Climat : des experts de l’ONU prônent un système de traçabilité des minerais critiques
Le développement massif des énergies renouvelables, indispensable pour lutter contre le changement climatique, ne se fera pas sans ces minerais et métaux: cuivre, cobalt, nickel, terres rares, sélénium ou cadmium pour les batteries des véhicules électriques ou les panneaux solaires.
L’Agence internationale de l’Energie (AIE) estime ainsi que pour limiter le réchauffement de la planète à +1,5°C, la demande de minerais critiques va quadrupler d’ici 2040.
Dans ce contexte, le secrétaire général de l’ONU Antonio Guterres a mis sur pied en avril un comité d’experts chargé d’élaborer des « garde-fous » pour cette révolution énergétique.
C’est une « réponse aux appels des pays en développement », a-t-il commenté mercredi.
Ces derniers s’inquiètent en effet que la transition énergétique puisse « reproduire et amplifier les inégalités du passé, reléguant au bas de la chaîne de production les pays en développement qui regardent d’autres s’enrichir en exploitant leur population et en mettant leur environnement en danger », a insisté le chef de l’ONU, appelant à des consultations avec les Etats membres pour faire avancer les recommandations d’ici la COP29 à Bakou en novembre.
Le but est « d’éviter les erreurs du passé », a de son côté insisté Nozipho Joyce Mxakato-Diseko, coprésidente du comité. « Nous voyons déjà des conflits provoqués par la ruée vers ces ressources, mon continent saigne », a assuré la diplomate sud-africaine devant la presse.
« La route est longue »
Le comité -composé de représentants de ministères des mines ou de l’environnement de divers pays et de spécialistes d’organisations non gouvernementales- met ainsi en avant sept « principes directeurs ».
Parmi eux, placer les droits humains (des enfants, femmes, peuples autochtones, travailleurs…) « au coeur » de toute la chaîne de production, à partir de l’extraction; protéger « l’intégrité de la planète » et des écosystèmes; ou encore assurer un « partage des bénéfices » entre les différents acteurs et pays, alors que souvent les pays en développement qui abritent ces richesses ne sont pas ceux qui en profitent le plus.
Plus concrètement, les experts, évoquant des initiatives existantes disparates, recommandent la mise en place d’un système mondial « de traçabilité, de transparence et de responsabilité » sur l’ensemble de la chaîne de production.
Ce système devrait notamment fournir une évaluation indépendante des performances environnementales et sociales des acteurs. Par exemple, données géographiques, respect des droits humains et du droit du travail, émissions de gaz à effets de serre, impacts environnementaux, corruption…
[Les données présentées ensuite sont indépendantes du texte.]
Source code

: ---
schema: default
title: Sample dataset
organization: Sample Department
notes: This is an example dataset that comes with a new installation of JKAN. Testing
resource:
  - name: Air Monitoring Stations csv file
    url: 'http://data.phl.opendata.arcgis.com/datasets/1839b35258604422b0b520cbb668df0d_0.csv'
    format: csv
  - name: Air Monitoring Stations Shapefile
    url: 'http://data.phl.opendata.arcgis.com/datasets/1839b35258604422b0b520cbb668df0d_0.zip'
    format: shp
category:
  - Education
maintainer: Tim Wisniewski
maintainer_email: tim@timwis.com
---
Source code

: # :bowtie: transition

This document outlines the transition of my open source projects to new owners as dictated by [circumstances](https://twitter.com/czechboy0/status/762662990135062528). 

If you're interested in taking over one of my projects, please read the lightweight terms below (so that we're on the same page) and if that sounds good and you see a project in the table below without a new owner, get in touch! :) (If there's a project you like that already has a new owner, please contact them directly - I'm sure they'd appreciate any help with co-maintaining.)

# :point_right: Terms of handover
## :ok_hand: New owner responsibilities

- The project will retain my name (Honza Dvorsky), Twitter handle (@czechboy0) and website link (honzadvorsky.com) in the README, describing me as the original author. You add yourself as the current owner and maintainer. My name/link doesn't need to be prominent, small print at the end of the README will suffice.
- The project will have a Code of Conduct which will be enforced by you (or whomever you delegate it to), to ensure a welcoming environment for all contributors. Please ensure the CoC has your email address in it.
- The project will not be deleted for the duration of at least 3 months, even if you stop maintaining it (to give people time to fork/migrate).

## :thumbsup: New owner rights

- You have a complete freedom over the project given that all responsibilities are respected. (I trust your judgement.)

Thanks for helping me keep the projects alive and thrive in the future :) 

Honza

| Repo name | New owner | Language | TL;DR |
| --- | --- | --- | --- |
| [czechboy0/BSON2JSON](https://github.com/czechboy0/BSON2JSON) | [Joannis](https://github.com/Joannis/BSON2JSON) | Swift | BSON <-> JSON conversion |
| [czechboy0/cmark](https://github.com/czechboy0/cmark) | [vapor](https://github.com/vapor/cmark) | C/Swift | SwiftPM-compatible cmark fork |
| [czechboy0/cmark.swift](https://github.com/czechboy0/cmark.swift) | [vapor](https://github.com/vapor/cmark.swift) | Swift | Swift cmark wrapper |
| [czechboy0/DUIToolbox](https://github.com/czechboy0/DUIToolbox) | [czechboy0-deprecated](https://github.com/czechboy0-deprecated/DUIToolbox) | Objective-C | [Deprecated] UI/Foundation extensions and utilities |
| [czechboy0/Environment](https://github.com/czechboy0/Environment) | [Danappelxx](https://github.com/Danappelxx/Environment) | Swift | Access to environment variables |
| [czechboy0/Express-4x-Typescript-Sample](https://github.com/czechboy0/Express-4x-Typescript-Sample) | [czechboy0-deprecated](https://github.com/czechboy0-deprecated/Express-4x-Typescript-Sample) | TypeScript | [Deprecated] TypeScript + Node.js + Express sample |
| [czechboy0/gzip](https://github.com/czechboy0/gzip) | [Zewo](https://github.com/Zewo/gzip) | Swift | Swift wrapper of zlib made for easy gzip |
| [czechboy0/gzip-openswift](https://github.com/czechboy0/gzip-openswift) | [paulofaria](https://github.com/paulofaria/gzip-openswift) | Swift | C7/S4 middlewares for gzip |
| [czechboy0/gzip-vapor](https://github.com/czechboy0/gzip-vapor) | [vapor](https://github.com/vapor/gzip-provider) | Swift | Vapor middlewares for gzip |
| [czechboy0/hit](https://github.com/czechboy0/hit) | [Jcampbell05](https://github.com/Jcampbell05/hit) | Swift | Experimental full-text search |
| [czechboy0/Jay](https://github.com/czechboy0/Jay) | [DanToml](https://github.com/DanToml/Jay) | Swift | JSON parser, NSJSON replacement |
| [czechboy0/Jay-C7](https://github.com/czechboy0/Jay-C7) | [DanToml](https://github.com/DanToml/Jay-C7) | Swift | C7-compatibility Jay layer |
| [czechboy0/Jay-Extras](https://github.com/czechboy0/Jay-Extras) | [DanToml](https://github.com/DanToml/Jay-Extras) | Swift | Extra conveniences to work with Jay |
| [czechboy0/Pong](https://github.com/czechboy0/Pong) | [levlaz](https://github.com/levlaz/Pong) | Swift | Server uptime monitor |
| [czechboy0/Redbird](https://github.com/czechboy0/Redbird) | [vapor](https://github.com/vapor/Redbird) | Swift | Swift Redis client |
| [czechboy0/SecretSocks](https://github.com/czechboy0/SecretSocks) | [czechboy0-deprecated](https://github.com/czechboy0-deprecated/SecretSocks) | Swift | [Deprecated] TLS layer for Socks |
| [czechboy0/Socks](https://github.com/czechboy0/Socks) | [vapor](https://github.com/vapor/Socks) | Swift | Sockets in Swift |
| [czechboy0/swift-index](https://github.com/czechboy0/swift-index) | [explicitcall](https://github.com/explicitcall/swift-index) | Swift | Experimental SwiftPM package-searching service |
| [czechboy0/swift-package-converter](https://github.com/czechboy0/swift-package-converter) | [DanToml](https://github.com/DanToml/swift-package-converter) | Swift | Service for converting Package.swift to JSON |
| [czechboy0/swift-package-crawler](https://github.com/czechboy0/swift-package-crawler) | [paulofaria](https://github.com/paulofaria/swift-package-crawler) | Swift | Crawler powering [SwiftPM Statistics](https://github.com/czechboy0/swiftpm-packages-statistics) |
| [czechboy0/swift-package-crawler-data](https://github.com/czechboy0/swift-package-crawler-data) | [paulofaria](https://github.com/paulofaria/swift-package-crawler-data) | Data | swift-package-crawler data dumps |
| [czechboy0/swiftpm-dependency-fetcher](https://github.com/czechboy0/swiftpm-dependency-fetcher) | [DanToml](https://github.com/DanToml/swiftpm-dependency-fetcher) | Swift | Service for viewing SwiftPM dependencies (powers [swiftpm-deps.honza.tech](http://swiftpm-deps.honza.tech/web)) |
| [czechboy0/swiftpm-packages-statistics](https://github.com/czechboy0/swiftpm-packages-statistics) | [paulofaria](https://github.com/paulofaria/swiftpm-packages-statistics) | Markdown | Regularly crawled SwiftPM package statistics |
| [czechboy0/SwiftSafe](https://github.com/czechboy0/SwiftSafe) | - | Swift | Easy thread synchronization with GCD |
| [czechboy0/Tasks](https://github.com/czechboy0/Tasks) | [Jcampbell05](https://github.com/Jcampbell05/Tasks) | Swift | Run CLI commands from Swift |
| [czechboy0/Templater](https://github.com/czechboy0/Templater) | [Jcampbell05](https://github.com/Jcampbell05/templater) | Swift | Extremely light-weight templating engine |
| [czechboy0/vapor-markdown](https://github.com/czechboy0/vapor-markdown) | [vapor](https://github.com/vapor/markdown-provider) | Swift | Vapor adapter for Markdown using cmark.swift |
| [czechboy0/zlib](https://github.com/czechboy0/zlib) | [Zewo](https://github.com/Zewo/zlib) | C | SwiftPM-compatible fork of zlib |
Le comité suggère également la création d’un fonds mondial, financé par les Etats et les entreprises, pour financer l’après-mine, notamment la réhabilitation des terres et le soutien des communautés locales après la fermeture d’un site.
Alors que l’AIE craint des « tensions » sur l’approvisionnement mondial en ces minerais critiques avec l’augmentation attendue de la demande, les experts de l’ONU appellent à investir dans l’innovation pour réduire la quantité nécessaire de ces minéraux et invitent à réduire les besoins par une consommation plus responsable ou encore le recyclage des produits qui en contiennent, comme les batteries.
La coalition d’ONG Climate Action Network, représentée dans le comité, a salué le rapport qui trace un chemin vers « un nouveau modèle enraciné dans l’équité et la justice ».
Mais « la route est encore longue pour que ces principes deviennent réalité », a commenté sa directrice Tasneem Essop dans un communiqué, se disant malgré tout « encouragée par la forte convergence entre gouvernements, entreprises, syndicats, peuples autochtones et ONG ».
Alors qu’avec l’explosion annoncée de la demande de ces minerais, certains industriels se tournent vers la potentielle exploitation très controversée des fonds marins, le mandat du comité d’experts ne portait que sur les mines terrestres.